Lauren looked at her hands. She’d torn her cuticles to shreds, her least favorite anxiety reaction. Her thumb was bleeding. She put it in her mouth against her tongue to stop the bleeding.
“Is it contagious?” she asked. She thought if she could focus on the facts of the case she could keep from feeling worse about how he hadn’t come home on time tonight. He hadn’t promised her he’d be home; he’d just told her his shift got off at midnight.
“Probably not anymore than the regular flu,” Fred said. He sat on the back of the couch over her. “And we both got our flu shots so we should be ok. Her roommates were fine.”
She felt him watching her pick at her fingers.
“What’s up?” he asked her, seeming innocent.
She took a minute to think about how to respond. They’d had a fight about this three months ago when they’d first decided to try being monogamous. Anytime she wanted to get closer to him, he seemed to pull away. If she got jealous of that nurse he was always talking about, he told her she was being crazy. If she wanted to know where he was so late after work, he brushed her off. He spent so much time on his phone when they were together, and would hide it from her if she leaned over to look. Sometimes it was Twitter — he was obsessed with following politics and news stories and would go on rants against people all the time. But sometimes she thought he was chatting with other girls.
She’d caught him talking to an ex-girlfriend on Snapchat. The girl had moved to Paris or something, and they’d only broken up because of the distance. Lauren had gotten a glance of the snap the girl had sent — it was a sexy pose, alluring, not something you send to a guy you’re not trying to seduce.
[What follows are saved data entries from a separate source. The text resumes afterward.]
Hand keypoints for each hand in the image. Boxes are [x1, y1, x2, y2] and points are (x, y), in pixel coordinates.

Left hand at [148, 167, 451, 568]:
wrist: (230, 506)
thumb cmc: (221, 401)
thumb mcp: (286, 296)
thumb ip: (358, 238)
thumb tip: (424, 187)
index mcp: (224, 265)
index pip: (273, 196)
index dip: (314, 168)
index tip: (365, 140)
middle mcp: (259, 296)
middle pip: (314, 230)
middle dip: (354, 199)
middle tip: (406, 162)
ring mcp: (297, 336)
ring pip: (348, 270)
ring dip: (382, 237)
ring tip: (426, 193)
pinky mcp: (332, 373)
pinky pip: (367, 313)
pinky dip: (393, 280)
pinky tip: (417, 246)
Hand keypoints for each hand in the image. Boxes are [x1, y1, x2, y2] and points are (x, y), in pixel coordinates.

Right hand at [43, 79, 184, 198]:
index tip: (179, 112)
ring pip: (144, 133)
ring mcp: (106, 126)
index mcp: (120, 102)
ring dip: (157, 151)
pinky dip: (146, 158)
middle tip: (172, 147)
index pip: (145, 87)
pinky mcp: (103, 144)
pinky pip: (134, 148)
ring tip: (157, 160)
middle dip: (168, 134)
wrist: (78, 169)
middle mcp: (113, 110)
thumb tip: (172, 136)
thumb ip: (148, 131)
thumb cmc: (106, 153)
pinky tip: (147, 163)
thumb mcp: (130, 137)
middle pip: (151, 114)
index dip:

Lauren went high order, yelling at him for cheating on her and asking how many other girls they were. Her explosion embarrassed her. He’d explained he hadn’t seen anything wrong with a little titillation because he wasn’t actually having sex with anyone else. But now he hid his phone from her all the time.
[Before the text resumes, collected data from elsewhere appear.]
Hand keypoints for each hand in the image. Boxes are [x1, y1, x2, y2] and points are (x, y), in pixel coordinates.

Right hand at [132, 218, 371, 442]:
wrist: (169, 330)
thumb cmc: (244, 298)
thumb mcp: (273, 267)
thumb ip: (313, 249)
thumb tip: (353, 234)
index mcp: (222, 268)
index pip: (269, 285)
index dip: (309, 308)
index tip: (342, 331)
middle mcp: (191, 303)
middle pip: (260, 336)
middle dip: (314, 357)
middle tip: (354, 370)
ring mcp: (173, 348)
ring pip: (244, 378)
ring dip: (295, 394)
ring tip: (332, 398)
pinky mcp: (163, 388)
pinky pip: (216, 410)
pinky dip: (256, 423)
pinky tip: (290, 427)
“So where were you after your shift ended?” she asked slowly.
He sighed. “Honestly I was there late,” he said, playing with a couch cushion and not looking her in the eye. She noted that he was probably lying. She tried not to smell his breath, but there was alcohol on it.
“Did you go out with that nurse?” she asked pointedly.
He looked up at her. Her heart froze and her stomach jumped up in her throat. Finally he sighed again and stood up. “Yeah,” he said, “a bunch of us went out for a drink after the shift.” She closed her eyes. “But it wasn’t like a date. It was me and Chase and a few others, too. Some of Chase’s friends. Honestly.”
Lauren shook her head. “You could have just said so,” she said, her eyes still closed.
“Frankly,” Fred went on, “it didn’t seem like a big deal.” He stood next to his bag, opening it. “And now I’m exhausted, and I want to go to bed.”
Lauren felt like she was avoiding too many red flags. He was definitely cheating on her, she thought. He was too skittish about relationships. Why was she still there? She felt like she needed to go home to her apartment in the city, but the trains wouldn’t be running often right now, and it was cold. But she was also terrified that he’d kick her out for being a snoop or not trusting him.
He headed toward the stairs with a piece of paper in his hand. “You coming?” he asked.
She swallowed hard and looked at her nails one more time. “Sure,” she said. She knew she wouldn’t sleep a wink, but she couldn’t face any of the other options. She stood up and turned off the light on the table next to the couch and followed him up the dark stairs to the bedroom.